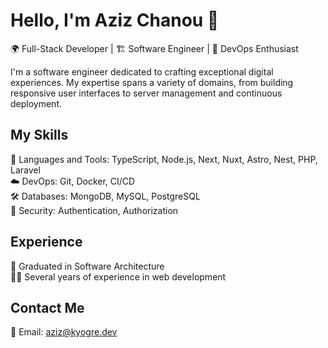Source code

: # Hello, I'm Aziz Chanou 👋

🌍 Full-Stack Developer | 🏗️ Software Engineer | 🚀 DevOps Enthusiast

I'm a software engineer dedicated to crafting exceptional digital experiences. My expertise spans a variety of domains, from building responsive user interfaces to server management and continuous deployment.

## My Skills

🔧 Languages and Tools: TypeScript, Node.js, Next, Nuxt, Astro, Nest, PHP, Laravel  
☁️ DevOps: Git, Docker, CI/CD  
🛠️ Databases: MongoDB, MySQL, PostgreSQL  
🔑 Security: Authentication, Authorization  

## Experience

🏢 Graduated in Software Architecture  
👨‍💻 Several years of experience in web development  

<!--
## My Projects

📁 [Portfolio](https://azizch.vercel.app) - Portfolio  
-->
## Contact Me

📧 Email: aziz@kyogre.dev  
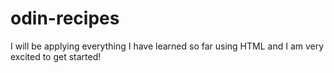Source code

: # odin-recipes
I will be applying everything I have learned so far using HTML and I am very excited to get started!
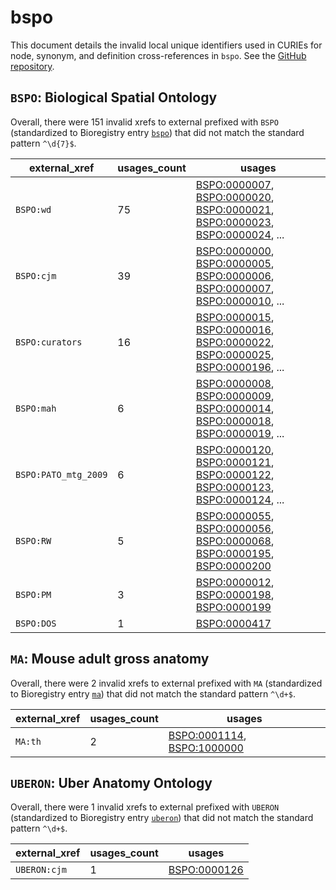 # bspo

This document details the invalid local unique identifiers used in CURIEs
for node, synonym, and definition cross-references in `bspo`. See the [GitHub repository](https://github.com/obophenotype/biological-spatial-ontology).


## `BSPO`: Biological Spatial Ontology

Overall, there were 151 invalid
xrefs to external prefixed with `BSPO` (standardized to Bioregistry
entry [`bspo`](https://bioregistry.io/bspo)) that
did not match the standard pattern `^\d{7}$`.

| external_xref        |   usages_count | usages                                                                                                                                                                                                                                                                       |
|----------------------|----------------|------------------------------------------------------------------------------------------------------------------------------------------------------------------------------------------------------------------------------------------------------------------------------|
| `BSPO:wd`            |             75 | [BSPO:0000007](https://bioregistry.io/BSPO:0000007), [BSPO:0000020](https://bioregistry.io/BSPO:0000020), [BSPO:0000021](https://bioregistry.io/BSPO:0000021), [BSPO:0000023](https://bioregistry.io/BSPO:0000023), [BSPO:0000024](https://bioregistry.io/BSPO:0000024), ... |
| `BSPO:cjm`           |             39 | [BSPO:0000000](https://bioregistry.io/BSPO:0000000), [BSPO:0000005](https://bioregistry.io/BSPO:0000005), [BSPO:0000006](https://bioregistry.io/BSPO:0000006), [BSPO:0000007](https://bioregistry.io/BSPO:0000007), [BSPO:0000010](https://bioregistry.io/BSPO:0000010), ... |
| `BSPO:curators`      |             16 | [BSPO:0000015](https://bioregistry.io/BSPO:0000015), [BSPO:0000016](https://bioregistry.io/BSPO:0000016), [BSPO:0000022](https://bioregistry.io/BSPO:0000022), [BSPO:0000025](https://bioregistry.io/BSPO:0000025), [BSPO:0000196](https://bioregistry.io/BSPO:0000196), ... |
| `BSPO:mah`           |              6 | [BSPO:0000008](https://bioregistry.io/BSPO:0000008), [BSPO:0000009](https://bioregistry.io/BSPO:0000009), [BSPO:0000014](https://bioregistry.io/BSPO:0000014), [BSPO:0000018](https://bioregistry.io/BSPO:0000018), [BSPO:0000019](https://bioregistry.io/BSPO:0000019), ... |
| `BSPO:PATO_mtg_2009` |              6 | [BSPO:0000120](https://bioregistry.io/BSPO:0000120), [BSPO:0000121](https://bioregistry.io/BSPO:0000121), [BSPO:0000122](https://bioregistry.io/BSPO:0000122), [BSPO:0000123](https://bioregistry.io/BSPO:0000123), [BSPO:0000124](https://bioregistry.io/BSPO:0000124), ... |
| `BSPO:RW`            |              5 | [BSPO:0000055](https://bioregistry.io/BSPO:0000055), [BSPO:0000056](https://bioregistry.io/BSPO:0000056), [BSPO:0000068](https://bioregistry.io/BSPO:0000068), [BSPO:0000195](https://bioregistry.io/BSPO:0000195), [BSPO:0000200](https://bioregistry.io/BSPO:0000200)      |
| `BSPO:PM`            |              3 | [BSPO:0000012](https://bioregistry.io/BSPO:0000012), [BSPO:0000198](https://bioregistry.io/BSPO:0000198), [BSPO:0000199](https://bioregistry.io/BSPO:0000199)                                                                                                                |
| `BSPO:DOS`           |              1 | [BSPO:0000417](https://bioregistry.io/BSPO:0000417)                                                                                                                                                                                                                          |

## `MA`: Mouse adult gross anatomy

Overall, there were 2 invalid
xrefs to external prefixed with `MA` (standardized to Bioregistry
entry [`ma`](https://bioregistry.io/ma)) that
did not match the standard pattern `^\d+$`.

| external_xref   |   usages_count | usages                                                                                                   |
|-----------------|----------------|----------------------------------------------------------------------------------------------------------|
| `MA:th`         |              2 | [BSPO:0001114](https://bioregistry.io/BSPO:0001114), [BSPO:1000000](https://bioregistry.io/BSPO:1000000) |

## `UBERON`: Uber Anatomy Ontology

Overall, there were 1 invalid
xrefs to external prefixed with `UBERON` (standardized to Bioregistry
entry [`uberon`](https://bioregistry.io/uberon)) that
did not match the standard pattern `^\d+$`.

| external_xref   |   usages_count | usages                                              |
|-----------------|----------------|-----------------------------------------------------|
| `UBERON:cjm`    |              1 | [BSPO:0000126](https://bioregistry.io/BSPO:0000126) |

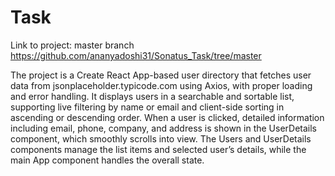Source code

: # Task

Link to project: master branch
https://github.com/ananyadoshi31/Sonatus_Task/tree/master


The project is a Create React App-based user directory that fetches user data from jsonplaceholder.typicode.com using Axios, with proper loading and error handling. It displays users in a searchable and sortable list, supporting live filtering by name or email and client-side sorting in ascending or descending order. When a user is clicked, detailed information including email, phone, company, and address is shown in the UserDetails component, which smoothly scrolls into view. The Users and UserDetails components manage the list items and selected user’s details, while the main App component handles the overall state.
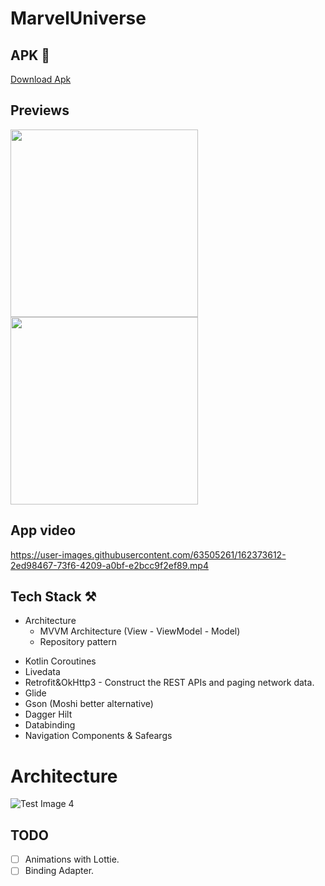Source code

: # MarvelUniverse
## APK 📲
<a href=https://github.com/mertbuyuk/MarvelUniverse/blob/main/app-debug.apk>Download Apk</a>

## Previews
<image src="https://user-images.githubusercontent.com/63505261/162373583-2dca346c-f7dc-46e8-b2ed-0d0fceb2cdb3.jpeg" width="300"> <image src="https://user-images.githubusercontent.com/63505261/162373599-a190eee7-9689-49d3-9597-55508c97ab52.jpeg" width="300"> 
  
## App video
  https://user-images.githubusercontent.com/63505261/162373612-2ed98467-73f6-4209-a0bf-e2bcc9f2ef89.mp4
  
## Tech Stack ⚒️

  - Architecture
    - MVVM Architecture (View - ViewModel - Model)
    - Repository pattern
 * Kotlin Coroutines
 * Livedata
 * Retrofit&OkHttp3 - Construct the REST APIs and paging network data.
 * Glide
 * Gson (Moshi better alternative) 
 * Dagger Hilt
 * Databinding  
 * Navigation Components & Safeargs
  
  
# Architecture

![Test Image 4](https://developer.android.com/topic/libraries/architecture/images/final-architecture.png)

 ## TODO
- [ ] Animations with Lottie.
- [ ] Binding Adapter.
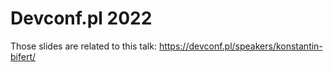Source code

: # Devconf.pl 2022

Those slides are related to this talk: https://devconf.pl/speakers/konstantin-bifert/
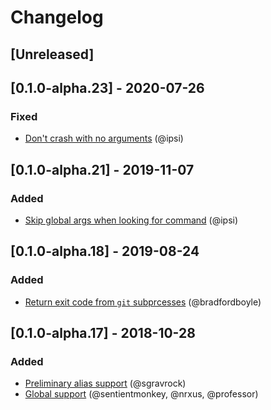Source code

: # Changelog

## [Unreleased]

## [0.1.0-alpha.23] - 2020-07-26

### Fixed
- [Don't crash with no arguments](https://github.com/kejadlen/git-together/pull/47) (@ipsi)

## [0.1.0-alpha.21] - 2019-11-07

### Added
- [Skip global args when looking for command](https://github.com/kejadlen/git-together/pull/43) (@ipsi)

## [0.1.0-alpha.18] - 2019-08-24

### Added
- [Return exit code from `git` subprcesses](https://github.com/kejadlen/git-together/pull/40) (@bradfordboyle)

## [0.1.0-alpha.17] - 2018-10-28

### Added
- [Preliminary alias support](https://github.com/kejadlen/git-together/pull/27) (@sgravrock)
- [Global support](https://github.com/kejadlen/git-together/pull/10) (@sentientmonkey, @nrxus, @professor)
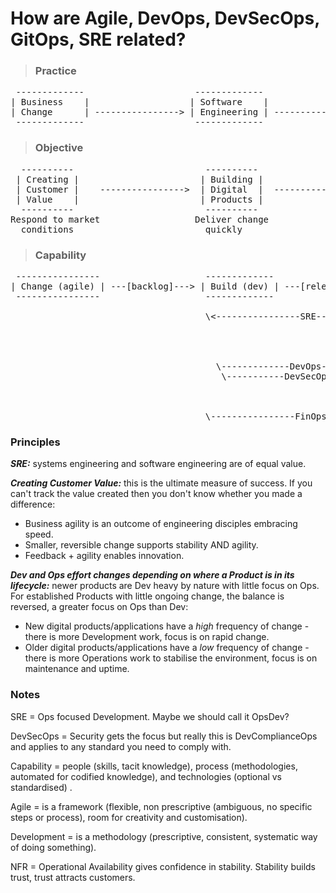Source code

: # How are Agile, DevOps, DevSecOps, GitOps, SRE related?

>### Practice
<pre>
 -------------                     -------------                   -------------  
| Business    |                   | Software    |                 | Platform    |  
| Change      | ----------------> | Engineering | --------------> | Engineering |  
 -------------                     -------------                   -------------  
</pre>

>### Objective 
<pre>
  ----------                         ----------                    --------------
 | Creating |                       | Building |                  | Maintaining  |
 | Customer |    ---------------->  | Digital  |  --------------> | Stable       |
 | Value    |                       | Products |                  | Environments |
  ----------                         ----------                    --------------
Respond to market                  Deliver change               Preserve availability
  conditions                         quickly                    (resistant to change)
</pre>

>### Capability

<pre>
 ----------------                    -------------                    ------------
| Change (agile) | ---[backlog]---> | Build (dev) | ---[release]---> | Run (ops)  |  ; Where [] is the transition.
 ----------------                    -------------                    ------------

                                     \<----------------SRE-----------------------/   ; Ops led - mature Products with very little change to codebase
                                                                                               - focus is on NFRs:
                                                                                                     Reliability (security, performance, integrity)
                                                                                                     Availability (resilience, redundancy, recovery)
                                                                                                     Scalability (adaptive capacity)
                                       \-------------DevOps--------------->/         ; Dev led - in newer Products, change to codebase is constant
                                        \-----------DevSecOps------------>/          ; Security led - this is really DevComplianceOps
                                                                      \--GitOps--/   ; Infrastructure configuration - ephemeral, scalable, immutable,
                                                                                                                      repeatable
                                                                      \--AIOps---/    ; predictive failure, anomaly detection and maintenance
                                     \----------------FinOps---------------------/    ; forecasting, budgeting and tracking spend across the SDLC
</pre>

### **Principles**
_**SRE:**_ systems engineering and software engineering are of equal value.  

_**Creating Customer Value:**_ this is the ultimate measure of success. If you can't track the value created then you don't know whether you made a difference:  
* Business agility is an outcome of engineering disciples embracing speed.  
* Smaller, reversible change supports stability AND agility. 
* Feedback + agility enables innovation.

_**Dev and Ops effort changes depending on where a Product is in its lifecycle:**_ newer products are Dev heavy by nature with little focus on Ops. For established Products with little ongoing change, the balance is reversed, a greater focus on Ops than Dev:

* New digital products/applications have a *high* frequency of change - there is more Development work, focus is on rapid change.
* Older digital products/applications have a *low* frequency of change - there is more Operations work to stabilise the environment, focus is on maintenance and uptime.


### **Notes**
SRE = Ops focused Development. Maybe we should call it OpsDev?  

DevSecOps = Security gets the focus but really this is DevComplianceOps and applies to any standard you need to comply with.  

Capability = people (skills, tacit knowledge), process (methodologies, automated for codified knowledge), and technologies (optional vs standardised)  .

Agile = is a framework (flexible, non prescriptive (ambiguous, no specific steps or process), room for creativity and customisation).  

Development = is a methodology (prescriptive, consistent, systematic way of doing something).

NFR = Operational Availability gives confidence in stability. Stability builds trust, trust attracts customers.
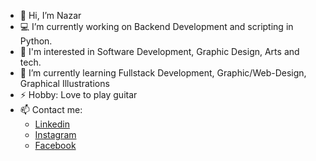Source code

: - 👋 Hi, I’m Nazar
- 💻 I’m currently working on Backend Development and scripting in Python.
- 🎨 I'm interested in Software Development, Graphic Design, Arts and tech.
- 🌱 I’m currently learning Fullstack Development, Graphic/Web-Design, Graphical Illustrations
- ⚡ Hobby: Love to play guitar
- 📫 Contact me: 
  - [Linkedin](https://www.linkedin.com/in/nazar-hasanov/)
  - [Instagram](https://www.instagram.com/hasanovnazar/)
  - [Facebook](https://www.facebook.com/hasanovnazar)

<!---
geekNH/geekNH is a ✨ special ✨ repository because its `README.md` (this file) appears on your GitHub profile.
You can click the Preview link to take a look at your changes.
--->
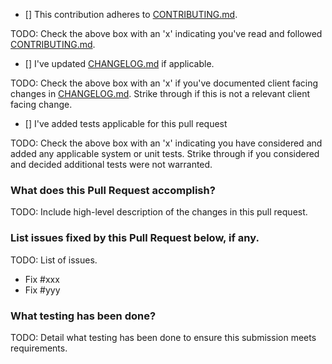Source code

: - [] This contribution adheres to [CONTRIBUTING.md](https://github.com/ni/nimi-python/blob/master/CONTRIBUTING.md).

TODO: Check the above box with an 'x' indicating you've read and followed [CONTRIBUTING.md](https://github.com/ni/nimi-python/blob/master/CONTRIBUTING.md).

- [] I've updated [CHANGELOG.md](https://github.com/ni/nimi-python/blob/master/CHANGELOG.md) if applicable.

TODO: Check the above box with an 'x' if you've documented client facing changes in [CHANGELOG.md](https://github.com/ni/nimi-python/blob/master/CHANGELOG.md). Strike through if this is not a relevant client facing change.

- [] I've added tests applicable for this pull request

TODO: Check the above box with an 'x' indicating you have considered and added any applicable system or unit tests. Strike through if you considered and decided additional tests were not warranted.

### What does this Pull Request accomplish?

TODO: Include high-level description of the changes in this pull request.

### List issues fixed by this Pull Request below, if any.

TODO: List of issues.

* Fix #xxx
* Fix #yyy

### What testing has been done?

TODO: Detail what testing has been done to ensure this submission meets requirements.
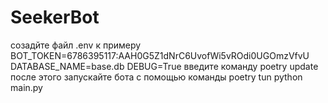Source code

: # SeekerBot
созадйте файл .env
к примеру
BOT_TOKEN=6786395117:AAH0G5Z1dNrC6UvofWi5vROdi0UGOmzVfvU
DATABASE_NAME=base.db
DEBUG=True
введите команду poetry update
после этого запускайте бота с помощью команды poetry tun python main.py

| Work to be completed |
In the listing above, find the line containing "Git, Docker, CI/CD" and the line containing "for node, synonym, and", then write out both of them and every line between, exactly, with no pictures.

| Answer section |
☁️ DevOps: Git, Docker, CI/CD  
🛠️ Databases: MongoDB, MySQL, PostgreSQL  
🔑 Security: Authentication, Authorization  

## Experience

🏢 Graduated in Software Architecture  
👨‍💻 Several years of experience in web development  

<!--
## My Projects

📁 [Portfolio](https://azizch.vercel.app) - Portfolio  
-->
## Contact Me

📧 Email: aziz@kyogre.dev  
Source code

: # odin-recipes
I will be applying everything I have learned so far using HTML and I am very excited to get started!
 # bspo

This document details the invalid local unique identifiers used in CURIEs
for node, synonym, and definition cross-references in `bspo`. See the [GitHub repository](https://github.com/obophenotype/biological-spatial-ontology).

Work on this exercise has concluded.